## WHAT TO WORK ON
Copy the listing lines verbatim, beginning at the line containing "kingdom: Plantae" and stopping after the line containing "scientific name: Orobanche pancicii".

--------------------------------------------------

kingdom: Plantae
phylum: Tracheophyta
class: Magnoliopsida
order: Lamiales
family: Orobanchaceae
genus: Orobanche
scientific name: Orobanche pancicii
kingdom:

--------------------------------------------------

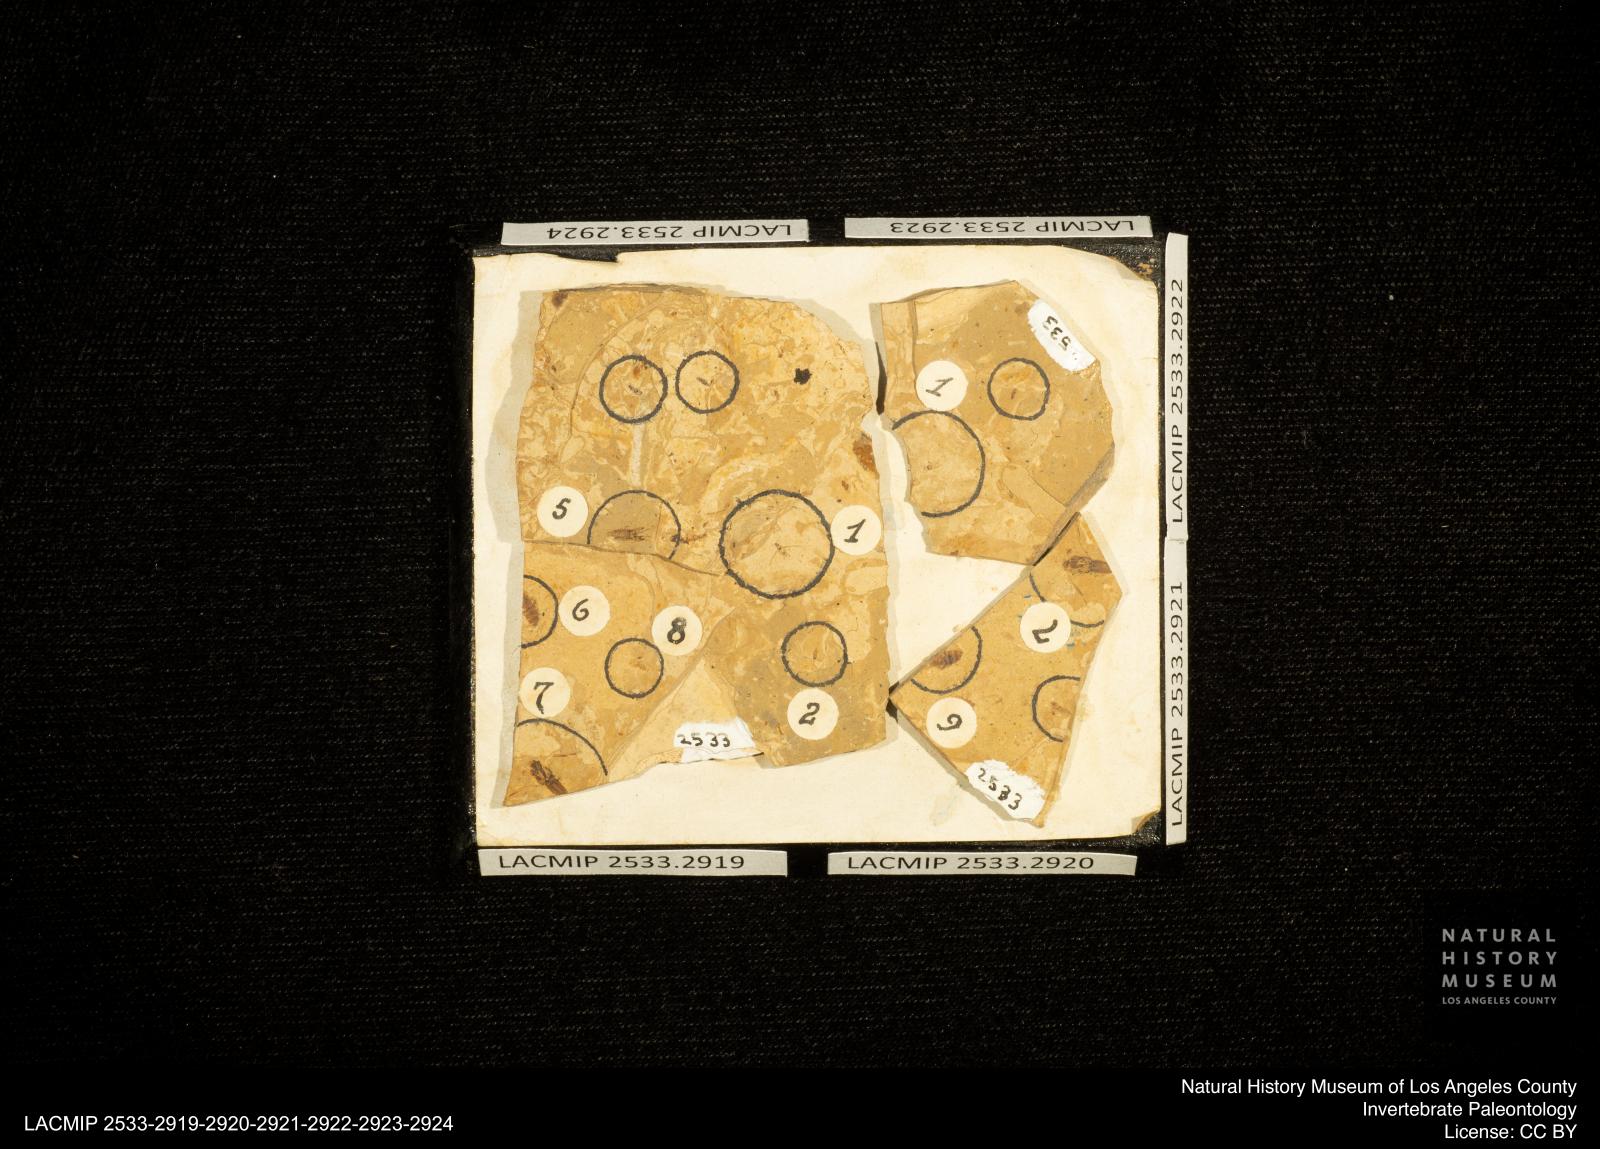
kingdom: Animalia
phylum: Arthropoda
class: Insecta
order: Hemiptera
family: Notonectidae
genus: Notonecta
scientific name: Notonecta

--------------------------------------------------

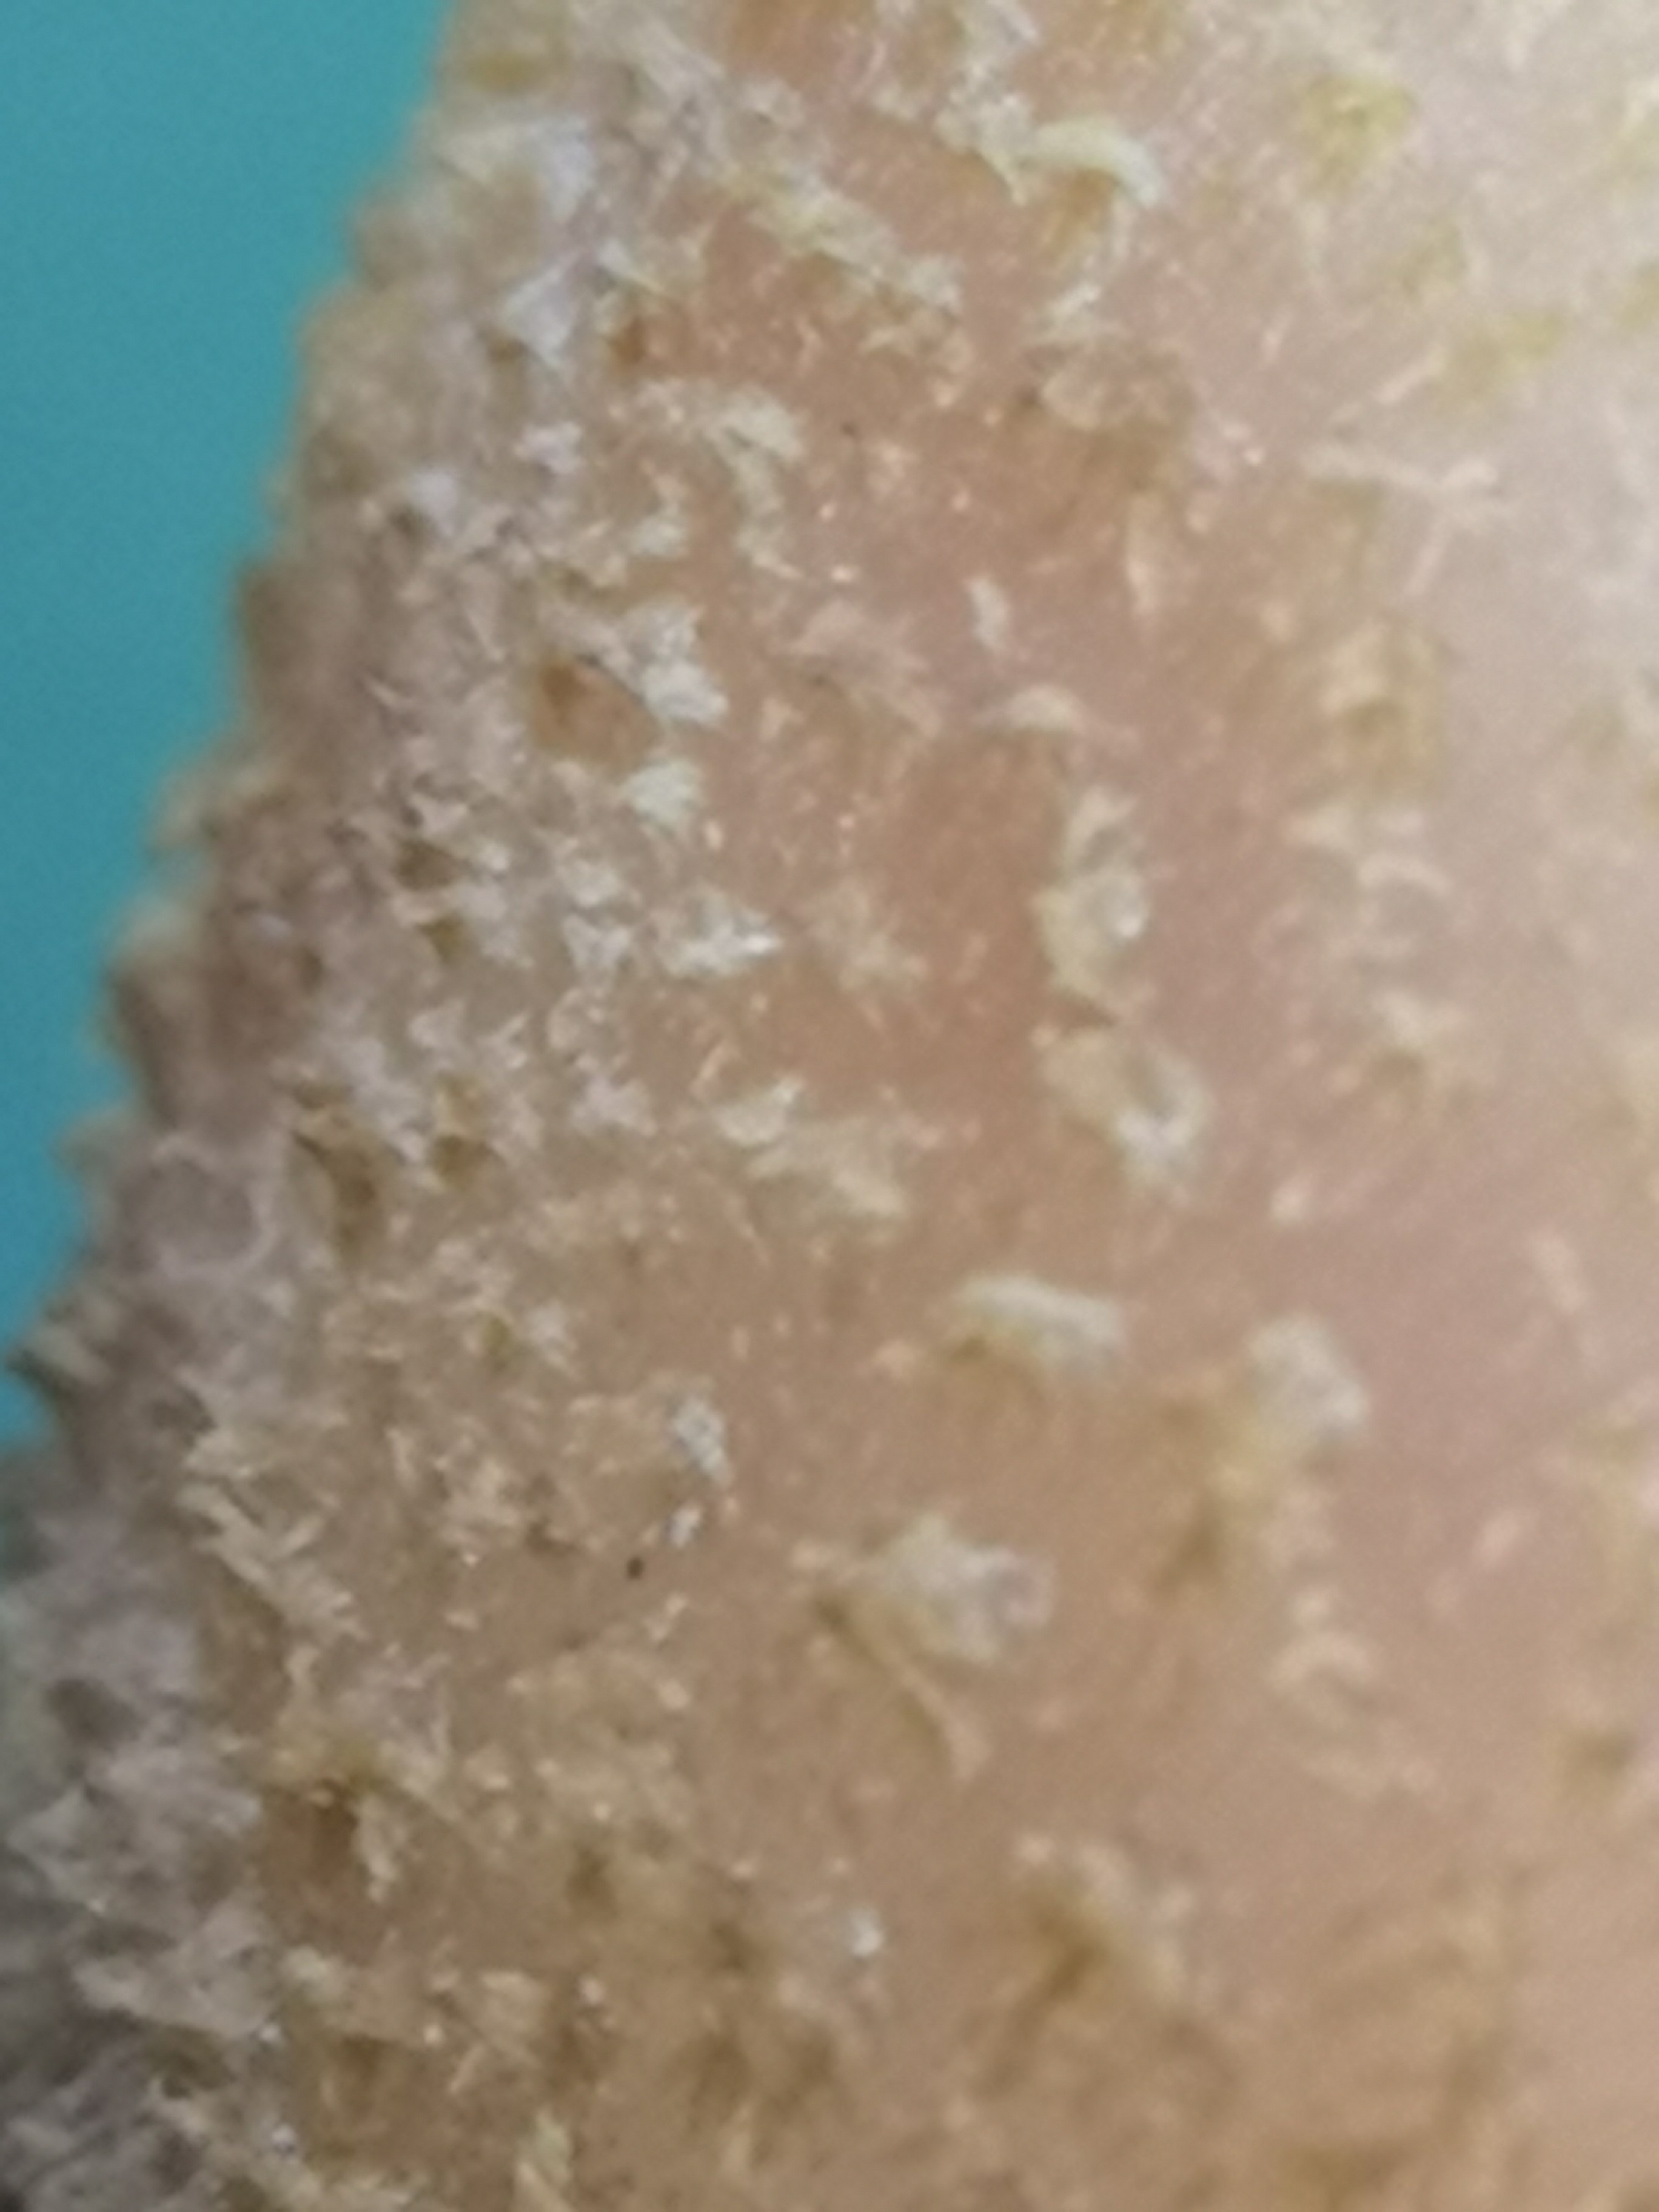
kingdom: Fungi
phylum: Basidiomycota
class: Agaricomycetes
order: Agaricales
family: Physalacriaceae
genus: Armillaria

--------------------------------------------------

## REPLY TO THE TASK
kingdom: Plantae
phylum: Tracheophyta
class: Magnoliopsida
order: Lamiales
family: Orobanchaceae
genus: Orobanche
scientific name: Orobanche pancicii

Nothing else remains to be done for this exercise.